Le peuple a conscience du danger et la mobilisation ne faiblit pas, c'est ce qu'il y a de plus important. Le problème, c'est qu'il va falloir continuer, car ces caciques jouent toujours un rôle important. Ce n'est absolument pas fini. Ce régime, on ne l'abat pas par KO mais par points.
Comment réagissez-vous à la nomination de Beji Caïd Essebsi?
C'est une révolution de la jeunesse, démocratique, et la voilà conduite par un vieillard de 84 ans!
Tous les partis d'opposition sont déçus, y compris le Congrès pour la République, que je préside. Le syndicat UGTT a aussi exprimé son désaccord.
Nous déplorons moins le profil de la personne que le processus qui a conduit à sa nomination. Dans un processus révolutionnaire, il aurait fallu convoquer toutes les composantes. Or ce régime ne se fait conseiller que par les caciques du RCD.
Comment la transition démocratique doit-elle s'opérer?
Nous voulons la formation d'un gouvernement d'union nationale, qui comprenne tous les partis d'opposition et pas seulement les deux qui y sont actuellement, qui n'ont aucune légitimité parmi le peuple et sont même considérés comme des traîtres à la révolution.
Hormis le départ de l'ensemble du gouvernement, nous exigeons la tenue d'une assemblée constituante. Si ce nouveau Premier ministre le fait, c'est tant mieux, mais pour le moment, nous ignorons ce qui va se passer.

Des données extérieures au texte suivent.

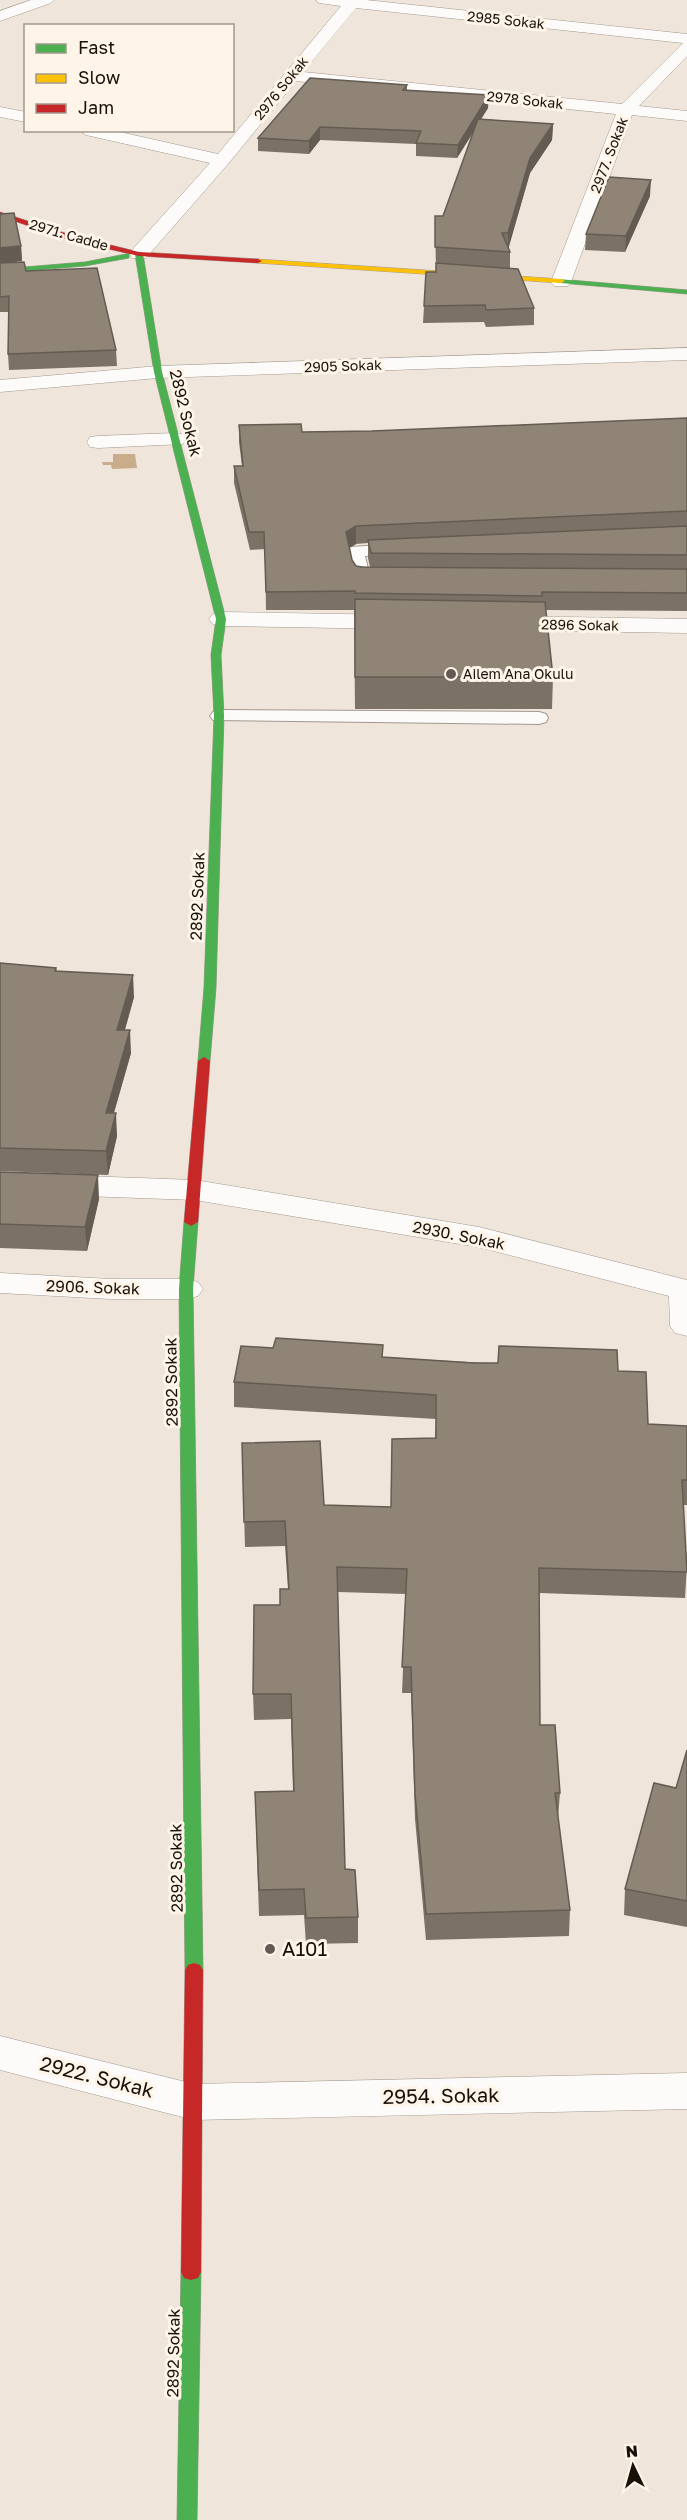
<svg xmlns="http://www.w3.org/2000/svg" width="687" height="2520" font-family="'Golos Text',sans-serif">
<rect width="100%" height="100%" fill="#efe5da"/>
<path fill="#c9ac8a" d="M 113,454 L 135,454 L 137,468 L 112,469 L 111,465 L 103,465 L 102,462 L 113,462 Z"/>
<g fill="none" stroke-linecap="round" stroke-linejoin="round">
<g stroke="#a09991" stroke-width="2">
<path id="lane" d="M 399,544 L 407,549 L 405,553 L 365,556 L 369,573 L 388,574 L 390,578 L 388,582 L 356,582 L 348,551 L 350,547 Z
M 219,710 L 539,712 L 546,714 L 548,718 L 546,722 L 539,724 L 213,720 L 210,716 L 213,712 Z"/>
</g>
<g stroke="#a09991" stroke-width="1">
<path id="street" d="M 31,0 L 54,0 L 51,3 L 0,21 L 0,11 Z
M 316,0 L 366,0 L 687,34 L 687,56 L 639,106 L 687,111 L 687,121 L 632,115 L 571,282 L 568,286 L 554,286 L 551,282 L 616,114 L 296,81 L 228,164 L 146,258 L 132,258 L 130,254 L 132,250 L 210,163 L 86,135 L 78,130 L 111,130 L 218,154 L 341,6 L 319,3 ZM 356,8 L 683,43 L 622,104 L 303,72 Z
M 0,107 L 26,112 L 26,122 L 0,117 Z
M 687,348 L 687,360 L 158,378 L 0,392 L 0,380 L 158,366 Z
M 175,433 L 183,434 L 186,439 L 183,444 L 98,448 L 90,447 L 87,442 L 90,437 L 98,436 Z
M 221,612 L 400,615 L 408,617 L 412,622 L 408,627 L 400,629 L 221,626 L 213,624 L 209,619 L 213,614 Z
M 503,616 L 687,619 L 687,633 L 503,630 L 495,628 L 491,623 L 495,618 Z
M 0,1173 L 195,1180 L 479,1227 L 687,1280 L 687,1336 L 675,1333 L 670,1326 L 669,1296 L 478,1247 L 195,1200 L 0,1193 Z
M 0,1273 L 111,1279 L 186,1279 L 198,1282 L 203,1289 L 198,1296 L 186,1299 L 111,1299 L 0,1293 Z
M 0,2036 L 194,2084 L 687,2073 L 687,2109 L 194,2120 L 0,2070 Z"/>
</g>
<g stroke="#a09991" stroke-width="1">
<path id="fast" d="M 139,252 L 143,254 L 162,372 L 226,619 L 221,655 L 224,716 L 216,988 L 210,1061 L 204,1065 L 198,1061 L 204,988 L 214,716 L 211,655 L 216,619 L 154,372 L 135,254 Z
M 126,254 L 129,254 L 129,258 L 85,266 L 0,273 L 0,269 L 85,262 Z
M 558,279 L 687,290 L 687,294 L 561,283 L 558,283 Z
M 191,1218 L 198,1222 L 193,1289 L 203,1970 L 200,1975 L 194,1977 L 188,1975 L 185,1970 L 179,1289 L 184,1222 Z
M 191,2264 L 198,2266 L 201,2272 L 197,2520 L 177,2520 L 181,2272 L 184,2266 Z"/>
</g>
<g stroke="#a09991" stroke-width="1">
<path id="slow" d="M 255,259 L 561,279 L 565,281 L 561,283 L 258,263 L 254,261 Z"/>
</g>
<g stroke="#a09991" stroke-width="1">
<path id="jam" d="M 0,212 L 74,236 L 139,252 L 258,259 L 262,261 L 258,263 L 139,256 L 69,240 L 0,216 Z
M 204,1057 L 210,1061 L 198,1222 L 191,1226 L 184,1222 L 198,1061 Z
M 194,1963 L 200,1965 L 203,1970 L 201,2272 L 198,2278 L 191,2280 L 184,2278 L 181,2272 L 185,1970 L 188,1965 Z"/>
</g>
<use href="#lane" fill="#fdfbf9" fill-rule="evenodd"/>
<use href="#street" fill="#fdfbf9" fill-rule="evenodd"/>
<use href="#fast" fill="#4caf50" fill-rule="evenodd"/>
<use href="#slow" fill="#ffc107" fill-rule="evenodd"/>
<use href="#jam" fill="#c62828" fill-rule="evenodd"/>
</g>
<path fill="#7b7265" fill-rule="evenodd" d="M 407,85 L 407,90 L 488,108 L 481,119 L 553,124 L 552,140 L 530,173 L 508,248 L 510,252 L 510,269 L 534,308 L 534,325 L 486,327 L 484,322 L 423,323 L 424,306 L 436,272 L 435,216 L 443,216 L 473,133 L 457,158 L 416,156 L 416,144 L 320,140 L 309,154 L 258,151 L 258,138 Z
M 650,196 L 625,252 L 585,250 L 586,234 Z
M 0,214 L 21,246 L 22,261 L 3,263 L 26,271 L 116,350 L 117,366 L 9,370 L 8,354 L 9,312 L 0,312 Z
M 687,418 L 687,611 L 546,610 L 553,677 L 552,709 L 355,709 L 354,610 L 266,610 L 265,549 L 250,550 L 234,483 L 234,466 L 242,466 L 239,442 L 239,425 L 302,432 L 372,431 ZM 368,543 L 368,558 L 370,567 L 356,566 L 352,560 L 349,548 L 356,544 Z
M 0,963 L 56,968 L 57,971 L 134,997 L 125,1030 L 131,1053 L 114,1113 L 117,1136 L 108,1175 L 0,1171 Z
M 0,1172 L 99,1199 L 87,1251 L 0,1248 Z
M 383,1345 L 383,1357 L 618,1371 L 648,1424 L 687,1426 L 687,1505 L 683,1505 L 687,1565 L 685,1598 L 539,1593 L 540,1725 L 560,1793 L 558,1818 L 570,1910 L 569,1936 L 426,1940 L 415,1819 L 411,1693 L 402,1693 L 406,1594 L 338,1592 L 345,1869 L 358,1917 L 358,1943 L 306,1944 L 304,1915 L 259,1916 L 255,1792 L 293,1791 L 291,1719 L 254,1720 L 253,1694 L 280,1605 L 288,1589 L 285,1546 L 245,1547 L 242,1443 L 324,1505 L 391,1507 L 435,1438 L 436,1419 L 234,1407 L 234,1382 L 273,1348 Z
M 687,1750 L 687,1927 L 624,1915 L 625,1889 L 676,1788 Z"/>
<path fill="#645c53" d="M 489,95 L 488,108 L 457,158 L 458,145 Z
M 553,124 L 552,140 L 530,173 L 508,250 L 508,233 L 530,158 Z
M 320,127 L 320,140 L 309,154 L 309,141 Z
M 651,180 L 650,196 L 625,252 L 626,236 Z
M 21,246 L 22,261 L 0,263 L 0,248 Z
M 356,526 L 356,544 L 346,550 L 346,532 Z
M 133,975 L 134,997 L 118,1053 L 117,1030 Z
M 130,1030 L 131,1053 L 107,1136 L 106,1113 Z
M 116,1113 L 117,1136 L 108,1175 L 106,1151 Z
M 98,1175 L 99,1199 L 87,1251 L 85,1227 Z"/>
<path fill="#8f8476" stroke="#645c53" stroke-width="1.5" d="M 310,78 L 407,85 L 403,90 L 489,95 L 458,145 L 416,143 L 421,131 L 320,127 L 309,141 L 258,138 Z
M 478,119 L 553,124 L 530,158 L 508,233 L 502,233 L 510,252 L 435,247 L 435,216 L 443,216 Z
M 609,177 L 651,180 L 626,236 L 586,234 Z
M 14,213 L 21,246 L 0,248 L 0,214 Z
M 24,262 L 26,271 L 97,268 L 116,350 L 8,354 L 9,296 L 0,297 L 0,263 Z
M 436,263 L 518,269 L 534,308 L 486,310 L 485,305 L 424,306 L 426,272 L 436,272 Z
M 687,418 L 687,511 L 356,526 L 346,532 L 352,560 L 356,566 L 362,567 L 687,569 L 687,593 L 542,592 L 542,596 L 355,593 L 355,591 L 266,592 L 264,532 L 249,532 L 234,466 L 243,466 L 239,425 L 301,424 L 302,432 L 372,431 Z
M 687,526 L 687,555 L 371,553 L 368,540 Z
M 355,599 L 545,602 L 553,677 L 355,677 Z
M 0,963 L 56,968 L 55,971 L 133,975 L 117,1030 L 130,1030 L 106,1113 L 116,1113 L 106,1151 L 0,1148 Z
M 0,1172 L 98,1175 L 85,1227 L 0,1224 Z
M 276,1338 L 383,1345 L 382,1357 L 474,1363 L 498,1363 L 499,1346 L 617,1350 L 618,1371 L 646,1372 L 648,1424 L 687,1426 L 687,1480 L 682,1480 L 687,1572 L 539,1568 L 540,1725 L 555,1725 L 560,1793 L 555,1793 L 570,1910 L 426,1914 L 415,1794 L 411,1667 L 402,1667 L 407,1569 L 337,1567 L 345,1869 L 355,1870 L 358,1917 L 306,1918 L 304,1889 L 259,1890 L 255,1792 L 294,1791 L 291,1694 L 253,1694 L 254,1605 L 280,1605 L 280,1589 L 289,1589 L 285,1521 L 244,1522 L 242,1443 L 320,1441 L 324,1505 L 391,1507 L 392,1439 L 436,1438 L 436,1395 L 234,1382 L 241,1346 L 273,1348 Z
M 687,1750 L 687,1901 L 625,1889 L 654,1783 L 676,1788 Z"/>
<g fill="#635b53" stroke="#fef4e8" stroke-width="2">
<circle cx="451" cy="674" r="6"/>
<circle cx="270" cy="1949" r="6"/>
</g>
<g text-anchor="middle" stroke-width="6" stroke-linejoin="round" paint-order="stroke">
<g font-size="14" fill="#17110a" stroke="#fef4e8">
<text transform="translate(506 20) rotate(6)" y="5">2985 Sokak</text>
<text transform="translate(281 88) rotate(-51)" y="5">2976 Sokak</text>
<text transform="translate(525 100) rotate(6)" y="5">2978 Sokak</text>
<text transform="translate(609 155) rotate(-69)" y="5">2977. Sokak</text>
<text transform="translate(69 235) rotate(16)" y="5">2971. Cadde</text>
<text transform="translate(343 366) rotate(-2)" y="5">2905 Sokak</text>
<text transform="translate(580 625) rotate(1)" y="5">2896 Sokak</text>
</g>
<g font-size="14" fill="#17110a" stroke="#fef4e8" text-anchor="start">
<text x="463" y="679">Ailem Ana Okulu</text>
</g>
<g font-size="16" fill="#17110a" stroke="#fef4e8">
<text transform="translate(186 413) rotate(76)" y="6">2892 Sokak</text>
<text transform="translate(197 896) rotate(-88)" y="6">2892 Sokak</text>
<text transform="translate(459 1235) rotate(11)" y="6">2930. Sokak</text>
<text transform="translate(93 1287) rotate(2)" y="6">2906. Sokak</text>
<text transform="translate(171 1382) rotate(-91)" y="6">2892 Sokak</text>
<text transform="translate(176 1868) rotate(-91)" y="6">2892 Sokak</text>
<text transform="translate(173 2353) rotate(-89)" y="6">2892 Sokak</text>
</g>
<g font-size="20" fill="#17110a" stroke="#fef4e8" text-anchor="start">
<text x="282" y="1956">A101</text>
</g>
<g font-size="20" fill="#17110a" stroke="#fef4e8">
<text transform="translate(97 2077) rotate(14)" y="7">2922. Sokak</text>
<text transform="translate(441 2096) rotate(-1)" y="7">2954. Sokak</text>
</g>
</g>
<rect x="24" y="24" width="210" height="108" fill="#fef4e8" stroke="#a2998f" stroke-width="1.5"/>
<rect x="36" y="44" width="30" height="9" fill="#4caf50" stroke="#a2998f" stroke-width="1.5"/>
<text x="78" y="54" font-size="18" fill="#17110a">Fast</text>
<rect x="36" y="74" width="30" height="9" fill="#ffc107" stroke="#a2998f" stroke-width="1.5"/>
<text x="78" y="84" font-size="18" fill="#17110a">Slow</text>
<rect x="36" y="104" width="30" height="9" fill="#c62828" stroke="#a2998f" stroke-width="1.5"/>
<text x="78" y="114" font-size="18" fill="#17110a">Jam</text>
<g transform="translate(633 2466) rotate(355)" stroke="#fef4e8" stroke-width="4.5" paint-order="stroke">
<path d="M0-4.5L10 22L0 15L-10 22Z" fill="#17110a"/>
<text y="-9" font-size="16" font-weight="bold" text-anchor="middle" fill="#17110a">N</text>
</g>
</svg>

Tout cela commence à être pesant pour les Tunisiens, qui ont besoin de stabilité.
Etes-vous prêts à participer à un éventuel gouvernement d'union nationale?
Nous sommes des gens constructifs, qui ne font pas que s'opposer. Oui, nous sommes donc prêts à entrer dans un gouvernement d'union nationale qui aurait un programme clair.

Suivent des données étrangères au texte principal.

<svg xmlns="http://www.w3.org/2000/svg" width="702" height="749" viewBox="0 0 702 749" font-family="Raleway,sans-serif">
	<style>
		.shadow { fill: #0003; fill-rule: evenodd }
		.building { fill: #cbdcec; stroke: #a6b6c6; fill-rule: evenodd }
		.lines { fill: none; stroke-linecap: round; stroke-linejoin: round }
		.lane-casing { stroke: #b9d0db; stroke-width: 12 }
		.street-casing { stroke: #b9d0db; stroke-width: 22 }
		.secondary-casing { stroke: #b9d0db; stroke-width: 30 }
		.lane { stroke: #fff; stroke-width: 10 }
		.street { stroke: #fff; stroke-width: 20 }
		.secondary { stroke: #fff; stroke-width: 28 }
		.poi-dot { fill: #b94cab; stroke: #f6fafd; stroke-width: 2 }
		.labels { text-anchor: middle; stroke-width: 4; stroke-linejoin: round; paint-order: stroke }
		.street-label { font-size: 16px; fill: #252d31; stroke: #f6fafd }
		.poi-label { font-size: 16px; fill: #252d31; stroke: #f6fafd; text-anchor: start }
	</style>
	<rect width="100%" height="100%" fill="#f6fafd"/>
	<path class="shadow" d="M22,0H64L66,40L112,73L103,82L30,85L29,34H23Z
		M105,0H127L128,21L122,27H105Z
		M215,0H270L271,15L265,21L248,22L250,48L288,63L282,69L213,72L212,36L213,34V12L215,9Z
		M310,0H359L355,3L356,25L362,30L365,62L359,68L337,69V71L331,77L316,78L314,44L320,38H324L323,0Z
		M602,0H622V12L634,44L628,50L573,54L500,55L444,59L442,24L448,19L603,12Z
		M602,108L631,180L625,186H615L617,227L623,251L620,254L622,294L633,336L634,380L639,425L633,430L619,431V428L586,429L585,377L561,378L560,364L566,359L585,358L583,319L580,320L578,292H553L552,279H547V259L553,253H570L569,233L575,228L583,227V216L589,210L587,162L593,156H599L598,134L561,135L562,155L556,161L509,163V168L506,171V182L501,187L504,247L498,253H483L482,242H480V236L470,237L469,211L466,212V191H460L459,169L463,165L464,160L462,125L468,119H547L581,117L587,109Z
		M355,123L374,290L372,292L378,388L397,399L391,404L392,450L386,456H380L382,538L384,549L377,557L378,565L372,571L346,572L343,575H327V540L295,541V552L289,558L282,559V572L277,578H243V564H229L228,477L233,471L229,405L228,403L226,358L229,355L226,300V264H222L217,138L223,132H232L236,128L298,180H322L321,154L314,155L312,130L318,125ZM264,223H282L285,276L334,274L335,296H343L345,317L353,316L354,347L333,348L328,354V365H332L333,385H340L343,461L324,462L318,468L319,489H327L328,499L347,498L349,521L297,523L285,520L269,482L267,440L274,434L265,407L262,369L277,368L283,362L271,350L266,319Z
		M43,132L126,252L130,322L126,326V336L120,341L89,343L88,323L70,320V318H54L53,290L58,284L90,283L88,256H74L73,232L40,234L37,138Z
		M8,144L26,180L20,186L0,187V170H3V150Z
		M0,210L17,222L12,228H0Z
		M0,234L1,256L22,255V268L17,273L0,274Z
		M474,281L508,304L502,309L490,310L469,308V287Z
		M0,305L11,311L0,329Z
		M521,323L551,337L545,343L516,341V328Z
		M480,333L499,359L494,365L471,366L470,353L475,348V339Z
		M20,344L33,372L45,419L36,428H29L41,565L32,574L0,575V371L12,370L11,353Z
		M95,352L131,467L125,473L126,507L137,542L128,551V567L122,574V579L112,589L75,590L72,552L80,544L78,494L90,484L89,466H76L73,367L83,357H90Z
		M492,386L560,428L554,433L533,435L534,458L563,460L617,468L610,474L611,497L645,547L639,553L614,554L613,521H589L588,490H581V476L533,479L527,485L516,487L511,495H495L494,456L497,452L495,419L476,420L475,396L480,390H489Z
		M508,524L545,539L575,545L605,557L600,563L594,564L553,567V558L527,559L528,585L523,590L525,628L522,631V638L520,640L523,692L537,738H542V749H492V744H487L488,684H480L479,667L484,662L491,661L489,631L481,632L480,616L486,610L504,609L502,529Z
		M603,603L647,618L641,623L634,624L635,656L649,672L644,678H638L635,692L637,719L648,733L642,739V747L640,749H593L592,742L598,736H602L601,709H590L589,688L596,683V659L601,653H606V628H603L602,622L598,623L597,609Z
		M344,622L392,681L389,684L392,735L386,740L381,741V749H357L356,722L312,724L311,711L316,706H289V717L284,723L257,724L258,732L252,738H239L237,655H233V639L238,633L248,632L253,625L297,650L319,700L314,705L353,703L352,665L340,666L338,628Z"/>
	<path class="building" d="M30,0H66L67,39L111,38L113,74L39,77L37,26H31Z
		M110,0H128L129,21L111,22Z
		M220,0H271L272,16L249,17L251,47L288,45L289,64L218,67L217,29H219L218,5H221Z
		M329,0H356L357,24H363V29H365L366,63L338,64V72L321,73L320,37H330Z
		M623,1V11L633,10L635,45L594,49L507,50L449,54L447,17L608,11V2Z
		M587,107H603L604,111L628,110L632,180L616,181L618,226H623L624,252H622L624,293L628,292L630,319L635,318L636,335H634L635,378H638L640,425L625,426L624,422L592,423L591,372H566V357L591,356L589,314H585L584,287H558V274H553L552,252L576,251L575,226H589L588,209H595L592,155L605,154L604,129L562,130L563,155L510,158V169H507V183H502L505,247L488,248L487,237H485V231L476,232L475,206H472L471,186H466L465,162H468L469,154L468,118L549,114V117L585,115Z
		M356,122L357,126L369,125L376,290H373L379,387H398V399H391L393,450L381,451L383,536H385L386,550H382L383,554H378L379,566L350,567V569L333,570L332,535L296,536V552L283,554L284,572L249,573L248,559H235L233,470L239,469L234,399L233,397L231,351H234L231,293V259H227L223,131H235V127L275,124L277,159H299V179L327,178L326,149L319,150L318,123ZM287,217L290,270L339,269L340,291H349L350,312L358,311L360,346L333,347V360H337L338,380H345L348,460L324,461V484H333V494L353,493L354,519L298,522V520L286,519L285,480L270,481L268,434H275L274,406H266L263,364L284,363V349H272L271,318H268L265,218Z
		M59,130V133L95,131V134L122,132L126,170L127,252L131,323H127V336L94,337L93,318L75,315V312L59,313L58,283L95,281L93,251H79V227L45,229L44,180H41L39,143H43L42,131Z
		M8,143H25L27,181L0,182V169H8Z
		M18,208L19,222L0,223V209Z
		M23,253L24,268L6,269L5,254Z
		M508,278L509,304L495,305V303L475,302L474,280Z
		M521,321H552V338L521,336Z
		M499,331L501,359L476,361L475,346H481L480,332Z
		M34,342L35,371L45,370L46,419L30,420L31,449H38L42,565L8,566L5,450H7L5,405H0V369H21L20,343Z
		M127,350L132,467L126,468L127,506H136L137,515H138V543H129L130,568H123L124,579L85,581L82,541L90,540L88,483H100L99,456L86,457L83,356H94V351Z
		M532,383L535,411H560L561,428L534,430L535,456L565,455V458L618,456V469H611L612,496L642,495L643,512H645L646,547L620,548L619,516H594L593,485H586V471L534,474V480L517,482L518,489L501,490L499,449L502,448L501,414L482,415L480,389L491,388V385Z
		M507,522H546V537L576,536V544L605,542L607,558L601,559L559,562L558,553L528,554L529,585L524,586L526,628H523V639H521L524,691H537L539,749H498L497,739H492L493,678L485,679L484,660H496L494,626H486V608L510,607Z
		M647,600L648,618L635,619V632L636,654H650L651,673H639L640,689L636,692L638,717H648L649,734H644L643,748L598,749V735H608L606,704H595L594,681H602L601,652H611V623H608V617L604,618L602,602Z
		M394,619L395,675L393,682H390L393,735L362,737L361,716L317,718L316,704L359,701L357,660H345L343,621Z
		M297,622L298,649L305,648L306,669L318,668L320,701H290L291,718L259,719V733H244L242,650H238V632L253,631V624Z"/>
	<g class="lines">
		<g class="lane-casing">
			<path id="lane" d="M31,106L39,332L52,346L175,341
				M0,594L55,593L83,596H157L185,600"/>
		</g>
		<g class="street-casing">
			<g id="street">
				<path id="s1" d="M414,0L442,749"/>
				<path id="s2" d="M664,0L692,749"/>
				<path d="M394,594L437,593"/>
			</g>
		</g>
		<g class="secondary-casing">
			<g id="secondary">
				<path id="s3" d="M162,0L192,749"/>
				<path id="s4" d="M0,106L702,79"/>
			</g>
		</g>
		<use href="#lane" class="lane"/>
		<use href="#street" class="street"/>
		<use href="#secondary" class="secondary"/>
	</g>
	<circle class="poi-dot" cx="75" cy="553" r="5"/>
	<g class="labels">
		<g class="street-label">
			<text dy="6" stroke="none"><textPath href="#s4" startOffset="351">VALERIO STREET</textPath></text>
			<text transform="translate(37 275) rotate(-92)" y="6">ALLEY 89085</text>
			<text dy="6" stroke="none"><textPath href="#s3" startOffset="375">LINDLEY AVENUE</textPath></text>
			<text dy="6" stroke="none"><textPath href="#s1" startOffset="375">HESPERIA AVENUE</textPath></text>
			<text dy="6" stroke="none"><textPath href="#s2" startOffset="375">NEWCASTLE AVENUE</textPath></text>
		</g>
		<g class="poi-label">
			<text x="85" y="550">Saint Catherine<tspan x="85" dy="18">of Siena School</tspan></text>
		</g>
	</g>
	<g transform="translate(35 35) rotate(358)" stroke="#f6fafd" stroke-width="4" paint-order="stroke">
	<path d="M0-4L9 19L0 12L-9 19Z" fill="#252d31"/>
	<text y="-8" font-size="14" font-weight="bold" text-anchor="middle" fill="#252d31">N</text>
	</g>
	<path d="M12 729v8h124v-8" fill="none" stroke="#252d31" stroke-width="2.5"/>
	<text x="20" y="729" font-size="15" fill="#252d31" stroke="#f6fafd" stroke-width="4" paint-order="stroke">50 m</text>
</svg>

Mais nous ne sommes absolument pas consultés. Moi-même je suis interdit de télévision nationale, je fais partie d'une liste noire, occulte, qui n'a pas droit de cité à la télévision.
De quelle façon l'ancien régime continue-t-il à peser en Tunisie?
Il reste des groupes mafieux, des forces de sécurité, des responsables du RCD. Ils sont derrière les violences et les troubles qui agitent le pays. Ils sont toujours en liberté, ils complotent, ont de l'argent et achètent les gens, lancent des casseurs dans toutes les manifestations.
Face à cela, il faut un gouvernement fort, d'union nationale, qui puisse être à même de ramener la sécurité, de remettre la police au travail. Une police républicaine, débarrassée des ex-satrapes de Ben Ali, qui heureusement ne sont pas si nombreux. C'était d'ailleurs l'un des principaux reproches faits à Ghannouchi: sa faiblesse vis-à-vis de ces groupes. Il faut leur faire face, dans le cadre du droit, mais avec fermeté.
Avez-vous confiance pour la suite de la transition démocratique?
J'ai confiance dans le pays, dans cette jeunesse, dans la révolution, mais pas dans les hommes qui restent au pouvoir, qui tergiversent. Ils n'ont pas compris ce qu'est cette révolution, comment la traiter. C'est un cercle de vieux amis qui continuent à fonctionner entre eux. Ils n'ont pas compris la nouvelle Tunisie, et je suis effrayé par le hiatus entre cette classe politique et la jeunesse.